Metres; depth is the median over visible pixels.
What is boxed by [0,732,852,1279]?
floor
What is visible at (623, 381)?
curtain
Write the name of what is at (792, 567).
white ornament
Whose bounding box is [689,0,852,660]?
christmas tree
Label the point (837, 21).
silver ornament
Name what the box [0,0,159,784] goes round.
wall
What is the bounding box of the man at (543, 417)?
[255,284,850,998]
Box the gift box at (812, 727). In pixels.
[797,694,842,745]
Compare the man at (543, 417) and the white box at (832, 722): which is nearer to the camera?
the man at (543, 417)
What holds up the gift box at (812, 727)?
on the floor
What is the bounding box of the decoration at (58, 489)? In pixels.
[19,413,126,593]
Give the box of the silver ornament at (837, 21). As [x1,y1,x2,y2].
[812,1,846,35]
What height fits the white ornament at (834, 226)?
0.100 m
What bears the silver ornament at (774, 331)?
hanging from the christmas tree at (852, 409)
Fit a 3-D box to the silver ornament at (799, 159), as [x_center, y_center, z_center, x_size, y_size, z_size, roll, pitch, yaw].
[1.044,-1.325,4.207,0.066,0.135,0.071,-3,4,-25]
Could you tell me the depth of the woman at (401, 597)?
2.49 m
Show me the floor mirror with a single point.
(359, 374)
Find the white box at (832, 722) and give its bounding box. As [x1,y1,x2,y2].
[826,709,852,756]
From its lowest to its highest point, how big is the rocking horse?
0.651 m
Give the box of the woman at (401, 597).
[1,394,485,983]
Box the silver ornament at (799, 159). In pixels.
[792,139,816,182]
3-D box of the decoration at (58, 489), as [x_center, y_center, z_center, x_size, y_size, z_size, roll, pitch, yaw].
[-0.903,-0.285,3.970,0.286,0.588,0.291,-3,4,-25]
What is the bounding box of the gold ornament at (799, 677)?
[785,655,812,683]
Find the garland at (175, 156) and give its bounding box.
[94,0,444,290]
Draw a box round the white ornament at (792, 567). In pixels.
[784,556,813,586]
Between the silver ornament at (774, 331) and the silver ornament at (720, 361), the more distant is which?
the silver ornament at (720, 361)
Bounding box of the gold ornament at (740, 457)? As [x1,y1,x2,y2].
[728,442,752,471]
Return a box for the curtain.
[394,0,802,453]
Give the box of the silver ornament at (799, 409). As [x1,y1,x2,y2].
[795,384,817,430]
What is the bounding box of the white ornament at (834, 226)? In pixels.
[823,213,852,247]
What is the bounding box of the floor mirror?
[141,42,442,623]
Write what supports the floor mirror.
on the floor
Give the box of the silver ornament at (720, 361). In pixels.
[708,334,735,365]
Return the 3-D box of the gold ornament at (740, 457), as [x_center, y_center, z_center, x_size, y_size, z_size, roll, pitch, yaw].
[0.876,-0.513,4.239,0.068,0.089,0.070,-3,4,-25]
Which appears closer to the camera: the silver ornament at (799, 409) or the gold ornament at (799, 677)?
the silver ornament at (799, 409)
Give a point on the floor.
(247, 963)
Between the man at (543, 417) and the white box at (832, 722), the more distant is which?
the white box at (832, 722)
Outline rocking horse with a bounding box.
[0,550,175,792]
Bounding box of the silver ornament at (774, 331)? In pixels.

————————

▶ _ACTION ITEM_
Print exactly, and only, the lines from the line containing "Write what supports the floor mirror." through the final line of the records, both included.

▶ _ANSWER TO THE PROBLEM_
Write what supports the floor mirror.
on the floor
Give the box of the silver ornament at (720, 361). In pixels.
[708,334,735,365]
Return the 3-D box of the gold ornament at (740, 457), as [x_center, y_center, z_center, x_size, y_size, z_size, roll, pitch, yaw].
[0.876,-0.513,4.239,0.068,0.089,0.070,-3,4,-25]
Which appears closer to the camera: the silver ornament at (799, 409) or the gold ornament at (799, 677)?
the silver ornament at (799, 409)
Give a point on the floor.
(247, 963)
Between the man at (543, 417) and the white box at (832, 722), the more distant is which?
the white box at (832, 722)
Outline rocking horse with a bounding box.
[0,550,175,792]
Bounding box of the silver ornament at (774, 331)? In pixels.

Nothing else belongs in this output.